Give back nothing but the number of lines in these entries that contain the word "casing".

::: Dataset records :::

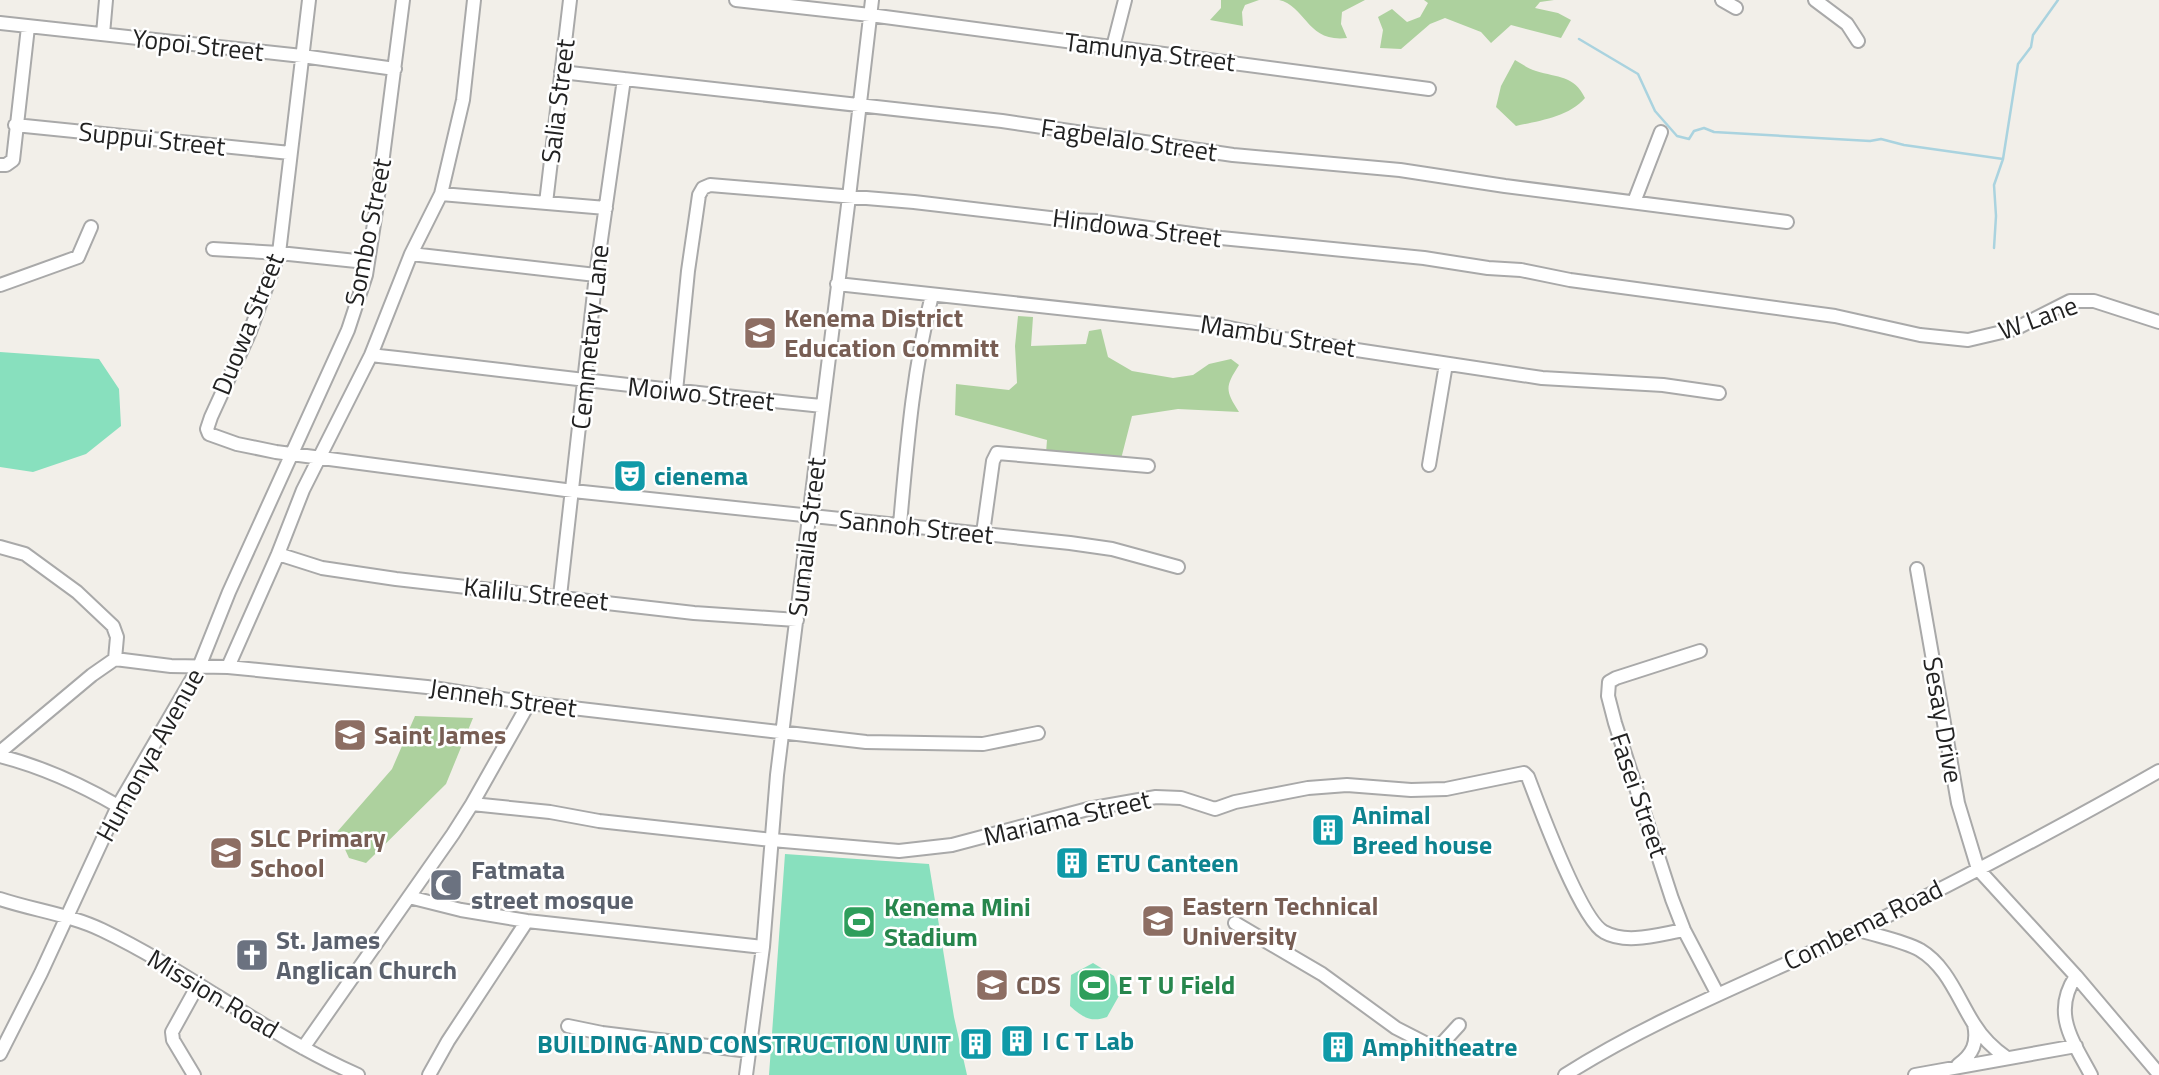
<svg xmlns="http://www.w3.org/2000/svg" width="2159" height="1075" viewBox="0 0 2159 1075" font-family="'Titillium Web',sans-serif">
  <style>
    .forest { fill: #add19e }
    .pitch { fill: #88e0be }
    .lines { fill: none; stroke-linecap: round; stroke-linejoin: round }
    .stream { stroke: #aad3df; stroke-width: 2.5 }
    .minor-casing { stroke: #a9a9a9; stroke-width: 16 }
    .minor { stroke: #fff; stroke-width: 12 }
    .labels { text-anchor: middle; stroke-width: 5; stroke-linejoin: round; paint-order: stroke }
    .street-label { font-size: 26px; fill: #222; stroke: #fff }
    .education-label { font-size: 26px; font-weight: bold; fill: #785e54; stroke: #fff; text-anchor: start }
    .culture-label { font-size: 26px; font-weight: bold; fill: #0d838f; stroke: #fff; text-anchor: start }
    .worship-label { font-size: 26px; font-weight: bold; fill: #5b616d; stroke: #fff; text-anchor: start }
    .leisure-label { font-size: 26px; font-weight: bold; fill: #27864d; stroke: #fff; text-anchor: start }
  </style>
  <rect width="100%" height="100%" fill="#f2efe9"/>
  <path class="forest" d="M1221 0H1259L1245 5 1242 12 1243 26 1210 20 1221 8Z
    M1279 0H1365L1342 12 1341 24 1347 38C1307 43 1306 6 1279 0Z
    M1424 0H1554L1540 2 1535 8 1558 13 1571 20 1561 38 1511 25 1491 43 1481 32 1445 18 1430 24 1401 49 1380 48 1383 30 1378 17 1392 9 1407 22 1420 17 1428 3Z
    M1515 60C1522 64 1529 69 1536 71 1558 78 1574 75 1585 98 1569 117 1538 121 1516 126L1496 107 1501 86Z
    M1018 316 1033 317 1031 346 1086 344 1089 331 1101 329 1108 357 1132 371 1173 378 1193 375 1209 364 1231 359 1239 365C1225 387 1225 390 1239 412L1178 409 1132 416 1121 459 1046 453 1047 440 955 415 956 384 1009 390 1017 383 1015 346Z
    M415 716 473 718 446 784 366 863 349 858 337 832 392 769Z"/>
  <path class="pitch" d="M0 352 99 359 119 389 121 426 86 454 33 472 0 467Z
    M785 854 929 864 954 1017 967 1075H769Z
    M1093 963 1114 976 1120 994 1107 1017C1091 1023 1082 1017 1070 1006L1071 975Z"/>
  <g class="lines">
    <path class="stream" d="M1579 39 1638 74 1655 111 1677 136 1689 139 1694 131 1704 128 1714 132 1870 141 1881 139 1904 145 2003 159
      M1994 248 1996 216 1994 185 2003 159 2018 64 2031 47 2033 35 2058 0"/>
    <defs>
      <path id="minor" d="M309 0 279 253 249 334 211 417 207 429 209 434 237 444 276 452 573 491 1070 543 1112 549 1178 567
        M736 0 870 15 1429 89
        M1722 0 1736 8
        M1815 0 1847 24 1858 41
        M0 23 302 56 395 69
        M103 34 106 0
        M1113 47 1125 0
        M561 72 1002 121 1233 155 1400 170 1505 186 1787 222
        M15 125 290 153
        M0 165H6L13 160 28 27
        M441 194 606 208
        M1634 202 1661 132
        M546 203 570 0
        M213 249 279 253 366 262
        M411 254 596 275
        M837 284 1215 325 1284 339 1542 378 1663 385 1719 393
        M0 285 78 257 91 227
        M371 355C521 372 671 391 822 406
        M676 391 688 271 696 216 699 195 703 188 710 185 914 202 1067 220 1098 221 1221 238 1424 258 1488 268 1521 270 1570 280 1835 316 1920 335 1968 340 2015 329 2070 301H2094L2159 322
        M1429 465 1446 364
        M900 524C907 446 913 370 932 295
        M983 533 993 461 997 453 1148 466
        M0 547 25 554 77 592 113 626 117 637 115 659
        M278 554 322 568 396 579 694 613 797 620
        M1917 569 1958 803 1978 869 2076 976 2159 1074
        M560 596 596 275 624 79
        M1700 651 1616 678 1609 682 1608 696 1615 723 1672 899 1684 930 1717 993
        M228 667 278 554 303 490 371 355 411 254 441 194 463 100 474 0
        M0 752 92 675 115 659 171 666 228 667 427 687 529 703 866 742 983 744 1038 733
        M0 756C43 767 80 784 118 806
        M472 804 550 812 599 821 772 840 899 851 952 845 1088 809 1156 797 1181 798 1215 809 1235 802 1308 788 1347 785 1411 790 1446 789 1524 773 1528 777C1539 806 1581 920 1604 932 1627 945 1660 934 1684 930
        M409 897 461 910 527 921 763 947
        M0 899C33 910 71 915 102 930 190 972 268 1036 358 1075
        M1235 923 1322 974 1396 1028 1437 1049 1459 1025
        M1859 930C1877 936 1904 941 1920 950 1947 966 1958 999 1974 1024 1982 1037 1994 1049 2007 1058
        M2076 976C2051 1013 2073 1041 2091 1075
        M568 1026 602 1033 749 1051
        M303 1048 453 834 472 804 529 703
        M0 1054 41 973 118 806 199 667 229 592 348 330 366 275 376 211 403 0
        M1958 1065C1973 1054 1978 1043 1974 1024
        M194 1075 173 1040 172 1032 198 985
        M429 1075 448 1041 527 921
        M746 1075 763 947 777 775 788 686 849 197 872 0
        M1565 1075C1658 1016 1760 978 1859 930 1960 880 2061 827 2159 771
        M1915 1075 2076 1046"/>
    </defs>
    <use href="#minor" class="minor-casing"/>
    <use href="#minor" class="minor"/>
  </g>
  <defs>
    <symbol id="school-square" viewBox="-11 -11 22 22"><rect x="-9" y="-9" width="18" height="18" rx="4" fill="#8d6e63" stroke="#fff"/><path d="M0-5L7-2L0 1L-7-2ZM-4 1L0 2.5L4 1V4Q0 6-4 4Z" fill="#fff"/></symbol>
    <symbol id="theatre-square" viewBox="-11 -11 22 22"><rect x="-9" y="-9" width="18" height="18" rx="4" fill="#0f9aa8" stroke="#fff"/><path d="M-5-5.5Q0-4 5-5.5V0Q5 5 0 6Q-5 5-5 0ZM-3.3-2.5H-1v1.5H-3.3ZM1-2.5H3.3v1.5H1ZM-2.8 1Q0 5.5 2.8 1Z" fill="#fff"/></symbol>
    <symbol id="building-square" viewBox="-11 -11 22 22"><rect x="-9" y="-9" width="18" height="18" rx="4" fill="#0f9aa8" stroke="#fff"/><path d="M-4-6H4V6H1V3H-1V6H-4ZM-2.5-4.3h1.7v1.8h-1.7ZM.8-4.3h1.7v1.8H.8ZM-2.5-1h1.7V.8h-1.7ZM.8-1h1.7V.8H.8Z" fill="#fff"/></symbol>
    <symbol id="mosque-square" viewBox="-11 -11 22 22"><rect x="-9" y="-9" width="18" height="18" rx="4" fill="#6b7280" stroke="#fff"/><path d="M3.5-4.9A6 6 0 1 0 3.5 4.9A5 5 0 1 1 3.5-4.9Z" fill="#fff"/></symbol>
    <symbol id="university-square" viewBox="-11 -11 22 22"><rect x="-9" y="-9" width="18" height="18" rx="4" fill="#8d6e63" stroke="#fff"/><path d="M0-5L7-2L0 1L-7-2ZM-4 1L0 2.5L4 1V4Q0 6-4 4Z" fill="#fff"/></symbol>
    <symbol id="stadium-square" viewBox="-11 -11 22 22"><rect x="-9" y="-9" width="18" height="18" rx="4" fill="#2e9e5b" stroke="#fff"/><path d="M0-5a6.5 5 0 1 0 0 10a6.5 5 0 1 0 0-10ZM-3.5-1.8h7v3.6h-7Z" fill="#fff"/></symbol>
    <symbol id="church-square" viewBox="-11 -11 22 22"><rect x="-9" y="-9" width="18" height="18" rx="4" fill="#6b7280" stroke="#fff"/><path d="M-1.2-6h2.4v3.5h3.3v2.4h-3.3V6h-2.4V-.1h-3.3v-2.4h3.3Z" fill="#fff"/></symbol>
  </defs>
  <g fill-rule="evenodd">
    <use href="#school-square" x="741" y="314" width="38" height="38"/>
    <use href="#theatre-square" x="611" y="457" width="38" height="38"/>
    <use href="#school-square" x="331" y="716" width="38" height="38"/>
    <use href="#building-square" x="1309" y="811" width="38" height="38"/>
    <use href="#school-square" x="207" y="834" width="38" height="38"/>
    <use href="#building-square" x="1053" y="844" width="38" height="38"/>
    <use href="#mosque-square" x="427" y="866" width="38" height="38"/>
    <use href="#university-square" x="1139" y="902" width="38" height="38"/>
    <use href="#stadium-square" x="840" y="903" width="38" height="38"/>
    <use href="#church-square" x="233" y="936" width="38" height="38"/>
    <use href="#university-square" x="973" y="966" width="38" height="38"/>
    <use href="#stadium-square" x="1075" y="966" width="38" height="38"/>
    <use href="#building-square" x="998" y="1022" width="38" height="38"/>
    <use href="#building-square" x="957" y="1025" width="38" height="38"/>
    <use href="#building-square" x="1319" y="1028" width="38" height="38"/>
  </g>
  <g class="labels">
    <g class="street-label">
      <text transform="translate(198 45) rotate(6)" y="9">Yopoi Street</text>
      <text transform="translate(1150 52) rotate(7)" y="9">Tamunya Street</text>
      <text transform="translate(558 101) rotate(-83)" y="9">Salia Street</text>
      <text transform="translate(152 139) rotate(6)" y="9">Suppui Street</text>
      <text transform="translate(1129 140) rotate(8)" y="9">Fagbelalo Street</text>
      <text transform="translate(1137 228) rotate(7)" y="9">Hindowa Street</text>
      <text transform="translate(368 232) rotate(-79)" y="9">Sombo Street</text>
      <text transform="translate(2038 318) rotate(-20)" y="9">W Lane</text>
      <text transform="translate(248 324) rotate(-68)" y="9">Duowa Street</text>
      <text transform="translate(1278 336) rotate(9)" y="9">Mambu Street</text>
      <text transform="translate(590 337) rotate(-84)" y="9">Cemmetary Lane</text>
      <text transform="translate(701 394) rotate(6)" y="9">Moiwo Street</text>
      <text transform="translate(916 527) rotate(6)" y="9">Sannoh Street</text>
      <text transform="translate(807 537) rotate(-83)" y="9">Sumaila Street</text>
      <text transform="translate(536 594) rotate(6)" y="9">Kalilu Streeet</text>
      <text transform="translate(503 698) rotate(8)" y="9">Jenneh Street</text>
      <text transform="translate(1943 720) rotate(80)" y="9">Sesay Drive</text>
      <text transform="translate(150 755) rotate(-61)" y="9">Humonya Avenue</text>
      <text transform="translate(1639 795) rotate(71)" y="9">Fasei Street</text>
      <text transform="translate(1067 818) rotate(-13)" y="9">Mariama Street</text>
      <text transform="translate(1863 925) rotate(-26)" y="9">Combema Road</text>
      <text transform="translate(213 994) rotate(31)" y="9">Mission Road</text>
    </g>
    <g class="education-label">
      <text x="784" y="327">Kenema District<tspan x="784" dy="30">Education Committ</tspan></text>
      <text x="374" y="744">Saint James</text>
      <text x="250" y="847">SLC Primary<tspan x="250" dy="30">School</tspan></text>
      <text x="1182" y="915">Eastern Technical<tspan x="1182" dy="30">University</tspan></text>
      <text x="1016" y="994">CDS</text>
    </g>
    <g class="culture-label">
      <text x="654" y="485">cienema</text>
      <text x="1352" y="824">Animal<tspan x="1352" dy="30">Breed house</tspan></text>
      <text x="1096" y="872">ETU Canteen</text>
      <text x="1042" y="1050">I C T Lab</text>
      <text x="951" y="1053" text-anchor="end">BUILDING AND CONSTRUCTION UNIT</text>
      <text x="1362" y="1056">Amphitheatre</text>
    </g>
    <g class="worship-label">
      <text x="471" y="879">Fatmata<tspan x="471" dy="30">street mosque</tspan></text>
      <text x="276" y="949">St. James<tspan x="276" dy="30">Anglican Church</tspan></text>
    </g>
    <g class="leisure-label">
      <text x="884" y="916">Kenema Mini<tspan x="884" dy="30">Stadium</tspan></text>
      <text x="1118" y="994">E T U Field</text>
    </g>
  </g>
</svg>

:::

Solution for this task: 2